**What you should do:**
Look for the string "の部分です" in the listing below, then copy every line that has it.

**Extracted information:**
*** Begin section ***
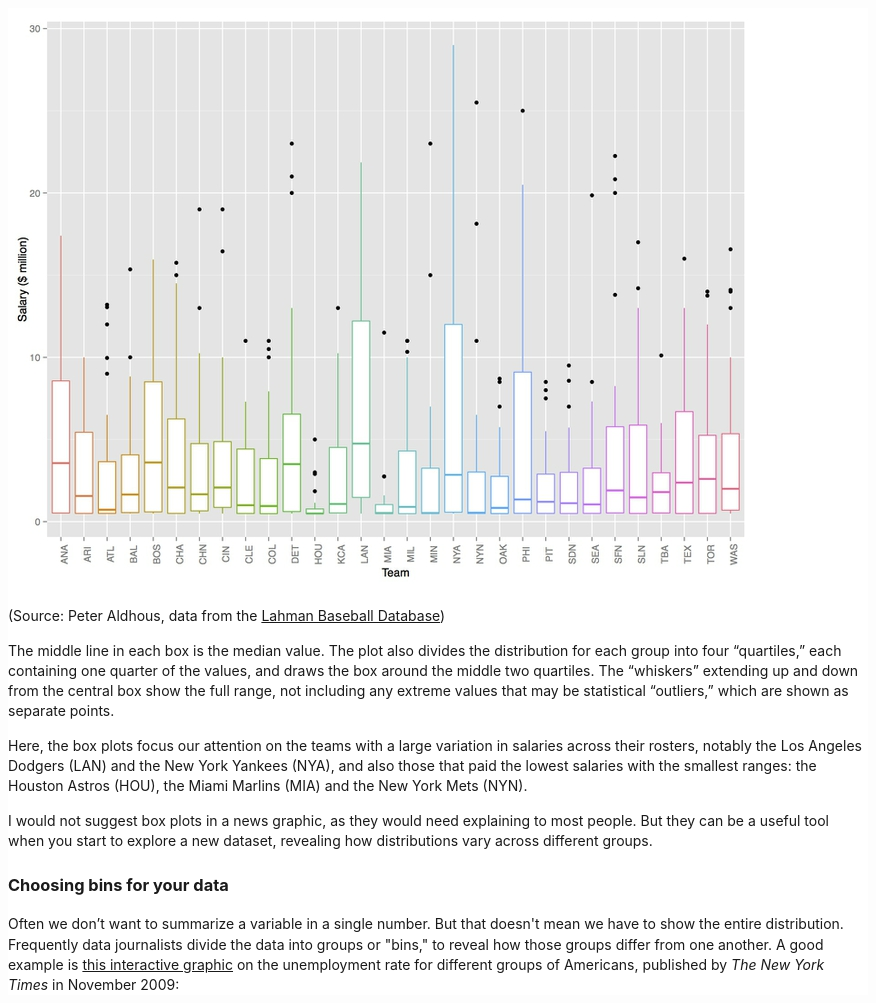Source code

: ![](./img/class1_12.jpg)

(Source: Peter Aldhous, data from the [Lahman Baseball Database](http://www.seanlahman.com/baseball-archive/statistics/))

The middle line in each box is the median value. The plot also divides the distribution for each group into four “quartiles,” each containing one quarter of the values, and draws the box around the middle two quartiles. The “whiskers” extending up and down from the central box show the full range, not including any extreme values that may be statistical “outliers,” which are shown as separate points.

Here, the box plots focus our attention on the teams with a large variation in salaries across their rosters, notably the Los Angeles Dodgers (LAN) and the New York Yankees (NYA), and also those that paid the lowest salaries with the smallest ranges: the Houston Astros (HOU), the Miami Marlins (MIA) and the New York Mets (NYN).

I would not suggest box plots in a news graphic, as they would need explaining to most people. But they can be a useful tool when you start to explore a new dataset, revealing how distributions vary across different groups.


### Choosing bins for your data

Often we don’t want to summarize a variable in a single number. But that doesn't mean we have to show the entire distribution. Frequently data journalists divide the data into groups or "bins," to reveal how those groups differ from one another. A good example is [this interactive graphic](http://www.nytimes.com/interactive/2009/11/06/business/economy/unemployment-lines.html) on the unemployment rate for different groups of Americans, published by *The New York Times* in November 2009:
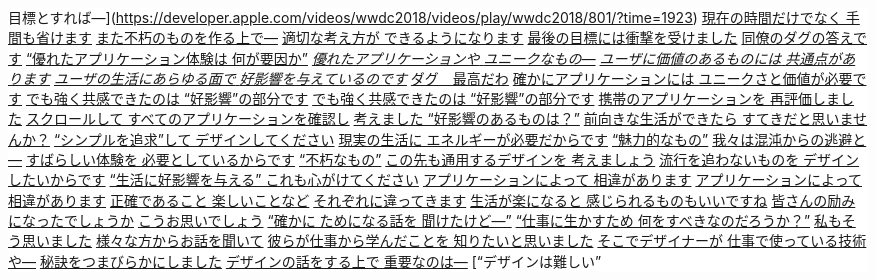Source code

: 目標とすれば―](https://developer.apple.com/videos/wwdc2018/videos/play/wwdc2018/801/?time=1923) [現在の時間だけでなく
手間も省けます](https://developer.apple.com/videos/wwdc2018/videos/play/wwdc2018/801/?time=1927) [また不朽のものを作る上で―](https://developer.apple.com/videos/wwdc2018/videos/play/wwdc2018/801/?time=1931) [適切な考え方が
できるようになります](https://developer.apple.com/videos/wwdc2018/videos/play/wwdc2018/801/?time=1934) [最後の目標には衝撃を受けました](https://developer.apple.com/videos/wwdc2018/videos/play/wwdc2018/801/?time=1941) [同僚のダグの答えです](https://developer.apple.com/videos/wwdc2018/videos/play/wwdc2018/801/?time=1944) [“優れたアプリケーション体験は
何が要因か”](https://developer.apple.com/videos/wwdc2018/videos/play/wwdc2018/801/?time=1946) [<i>優れたアプリケーションや</i>
<i>ユニークなもの―</i>](https://developer.apple.com/videos/wwdc2018/videos/play/wwdc2018/801/?time=1952) [<i>ユーザに価値のあるものには</i>
<i>共通点があります</i>](https://developer.apple.com/videos/wwdc2018/videos/play/wwdc2018/801/?time=1957) [<i>ユーザの生活にあらゆる面で</i>
<i>好影響を与えているのです</i>](https://developer.apple.com/videos/wwdc2018/videos/play/wwdc2018/801/?time=1962) [ダグ　最高だわ](https://developer.apple.com/videos/wwdc2018/videos/play/wwdc2018/801/?time=1968) [確かにアプリケーションには
ユニークさと価値が必要です](https://developer.apple.com/videos/wwdc2018/videos/play/wwdc2018/801/?time=1971) [でも強く共感できたのは
“好影響”の部分です](https://developer.apple.com/videos/wwdc2018/videos/play/wwdc2018/801/?time=1976) [でも強く共感できたのは
“好影響”の部分です](https://developer.apple.com/videos/wwdc2018/videos/play/wwdc2018/801/?time=1976) [携帯のアプリケーションを
再評価しました](https://developer.apple.com/videos/wwdc2018/videos/play/wwdc2018/801/?time=1982) [スクロールして
すべてのアプリケーションを確認し](https://developer.apple.com/videos/wwdc2018/videos/play/wwdc2018/801/?time=1985) [考えました
“好影響のあるものは？”](https://developer.apple.com/videos/wwdc2018/videos/play/wwdc2018/801/?time=1990) [前向きな生活ができたら
すてきだと思いませんか？](https://developer.apple.com/videos/wwdc2018/videos/play/wwdc2018/801/?time=1995) [“シンプルを追求”して
デザインしてください](https://developer.apple.com/videos/wwdc2018/videos/play/wwdc2018/801/?time=2001) [現実の生活に
エネルギーが必要だからです](https://developer.apple.com/videos/wwdc2018/videos/play/wwdc2018/801/?time=2005) [“魅力的なもの”](https://developer.apple.com/videos/wwdc2018/videos/play/wwdc2018/801/?time=2009) [我々は混沌からの逃避と―](https://developer.apple.com/videos/wwdc2018/videos/play/wwdc2018/801/?time=2011) [すばらしい体験を
必要としているからです](https://developer.apple.com/videos/wwdc2018/videos/play/wwdc2018/801/?time=2014) [“不朽なもの”](https://developer.apple.com/videos/wwdc2018/videos/play/wwdc2018/801/?time=2019) [この先も通用するデザインを
考えましょう](https://developer.apple.com/videos/wwdc2018/videos/play/wwdc2018/801/?time=2021) [流行を追わないものを
デザインしたいからです](https://developer.apple.com/videos/wwdc2018/videos/play/wwdc2018/801/?time=2026) [“生活に好影響を与える”
これも心がけてください](https://developer.apple.com/videos/wwdc2018/videos/play/wwdc2018/801/?time=2032) [アプリケーションによって
相違があります](https://developer.apple.com/videos/wwdc2018/videos/play/wwdc2018/801/?time=2038) [アプリケーションによって
相違があります](https://developer.apple.com/videos/wwdc2018/videos/play/wwdc2018/801/?time=2038) [正確であること
楽しいことなど](https://developer.apple.com/videos/wwdc2018/videos/play/wwdc2018/801/?time=2042) [それぞれに違ってきます](https://developer.apple.com/videos/wwdc2018/videos/play/wwdc2018/801/?time=2046) [生活が楽になると
感じられるものもいいですね](https://developer.apple.com/videos/wwdc2018/videos/play/wwdc2018/801/?time=2049) [皆さんの励みになったでしょうか](https://developer.apple.com/videos/wwdc2018/videos/play/wwdc2018/801/?time=2055) [こうお思いでしょう](https://developer.apple.com/videos/wwdc2018/videos/play/wwdc2018/801/?time=2060) [“確かに ためになる話を
聞けたけど―”](https://developer.apple.com/videos/wwdc2018/videos/play/wwdc2018/801/?time=2061) [“仕事に生かすため
何をすべきなのだろうか？”](https://developer.apple.com/videos/wwdc2018/videos/play/wwdc2018/801/?time=2065) [私もそう思いました](https://developer.apple.com/videos/wwdc2018/videos/play/wwdc2018/801/?time=2071) [様々な方からお話を聞いて](https://developer.apple.com/videos/wwdc2018/videos/play/wwdc2018/801/?time=2073) [彼らが仕事から学んだことを
知りたいと思いました](https://developer.apple.com/videos/wwdc2018/videos/play/wwdc2018/801/?time=2077) [そこでデザイナーが
仕事で使っている技術や―](https://developer.apple.com/videos/wwdc2018/videos/play/wwdc2018/801/?time=2083) [秘訣をつまびらかにしました](https://developer.apple.com/videos/wwdc2018/videos/play/wwdc2018/801/?time=2088) [デザインの話をする上で
重要なのは―](https://developer.apple.com/videos/wwdc2018/videos/play/wwdc2018/801/?time=2092) [“デザインは難しい”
*** End section ***
**Exercise output:**
“好影響”の部分です](https://developer.apple.com/videos/wwdc2018/videos/play/wwdc2018/801/?time=1976) [でも強く共感できたのは
“好影響”の部分です](https://developer.apple.com/videos/wwdc2018/videos/play/wwdc2018/801/?time=1976) [携帯のアプリケーションを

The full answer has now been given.